Aile, LGBT+ ve Un Woman!
“8.3.2012 tarihinde kabul edilen 6284 sayılı “AİLENİN KORUNMASI VE KADINA KARŞI ŞİDDETİN ÖNLENMESİNE DAİR KANUN”un “1.Maddesi”nin “2.bendi” “a fıkrası”nda ne deniyor: (2) Bu Kanunun uygulanmasında ve gereken hizmetlerin sunulmasında aşağıdaki temel ilkelere uyulur: a) Türkiye Cumhuriyeti Anayasası ile Türkiye’nin taraf olduğu uluslararası sözleşmeler, özellikle Kadınlara Yönelik Şiddet ve Aile İçi Şiddetin Önlenmesi ve Bunlarla Mücadeleye İlişkin Avrupa Konseyi Sözleşmesi ve yürürlükteki diğer kanuni düzenlemeler esas alınır.”
Ne kimlik kartındaki, LGBT tercihlerini ifade eden “Gender” maddesini kaldırıyorlar, ne de , sözle “sözleşmeden çekildik” deseler de, sözleşmenin neredeyse bire bir aynı olan 6284 sayılı yasayı değiştiriyorlar. Dahası bu sayılı yasanın 1. Maddesi doğrudan İstanbul sözleşmesini adres gösteriyor, dalga geçer gibi bunu da değiştirmiyorlar.
11 Mayıs 2011 tarihinde İstanbul'da imzalanan ve 24.11.2011 tarihli ve 6251 sayılı Kanunla onaylanması uygun bulunan “İstanbul sözleşmesi” olarak bilinen sözleşme resmen uygulamada. Kaldı ki, bu sözleşmeden çekilmenin de pratik bir değeri yok. Bu konuda konu yargıya intikal ettiğinde, son merci olan AİHM bu sözleşmeye göre karar verecek! Niye birbirimizi kandırıyoruz ki, durum ortada.
Adını İspanya'nın Lanzarote Adası'nda yapılan toplantıdan alan Lanzarote Sözleşmesi, 1.6.2010'da yürürlüğe girdi. Sözleşme'nin Türkiye'de yürürlüğe girdiği tarih ise 10 Eylül 2011. Lanzarote Sözleşmesi ile ilk kez bir uluslararası anlaşma, cinsel istismar suçunu tanımladı ve cinsel istismarı suç saydı. Bu sözleşmeyi kimse ağzına bile almıyor. Güya çocukların cinsel istismarını önleyecek ama, bu sözleşme de çocukların istismarına kapı açan bir sözleşme. İstanbul sözleşmesinin girişinde diğer bazı sözleşmelerle ilişkilendirilmesinin ötesinde ek protokollerle konuya farklı bir derinlik ve hedef belirlenmiştir. Bu konuda, sözleşmenin giriş bölümü için Bakınız Not:1.

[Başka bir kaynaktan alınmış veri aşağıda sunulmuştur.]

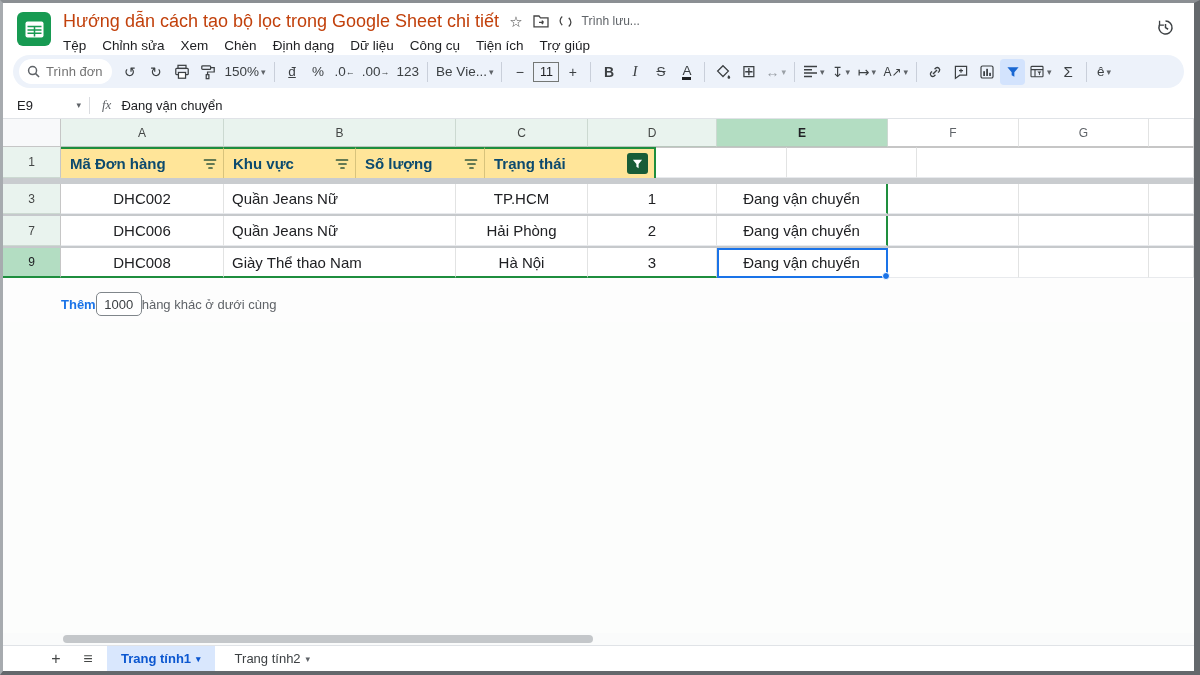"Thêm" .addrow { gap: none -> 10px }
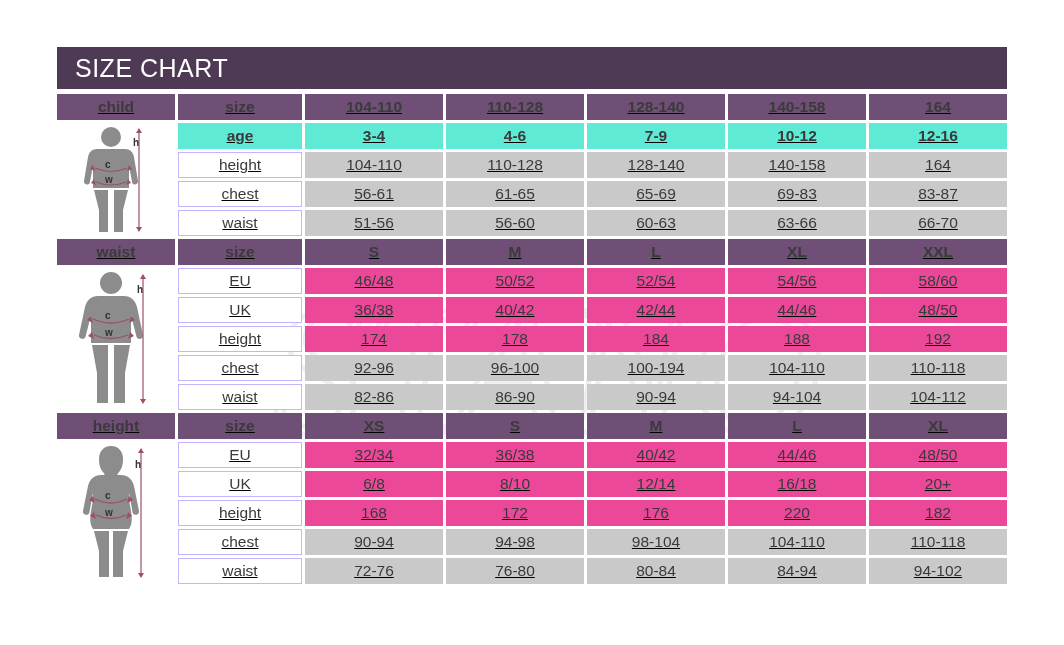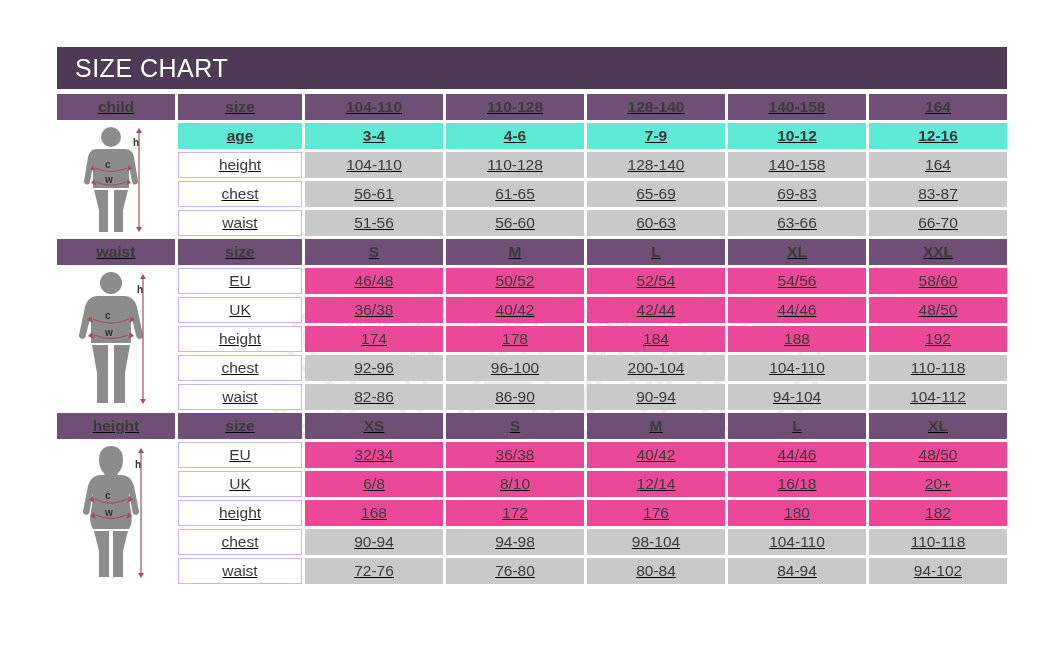"200-104" td.cell-grey { text: 200-104 -> 100-194 }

Bu LGBT taifesini yargı yoluyla da durduramazsınız, AİHM’e gider, döner bir de tazminat alır. Bunun için diyorlar “Oltayı yutan balık yem istemez” diye. Temel soru/sorun Turhan’ın çizdiği gibi yarım asırdır, domuz ağılında yavrularını emziren anaç domuzu emmek için ağılın kapısına bekleyen koyun olmak böyle bir şey olsa gerek. Biz hala, uluslararası sistemin dayatmalarına HAYIR diyen bir ülke olamadık. Rahib Bronson olayını hatırlıyorsunuz.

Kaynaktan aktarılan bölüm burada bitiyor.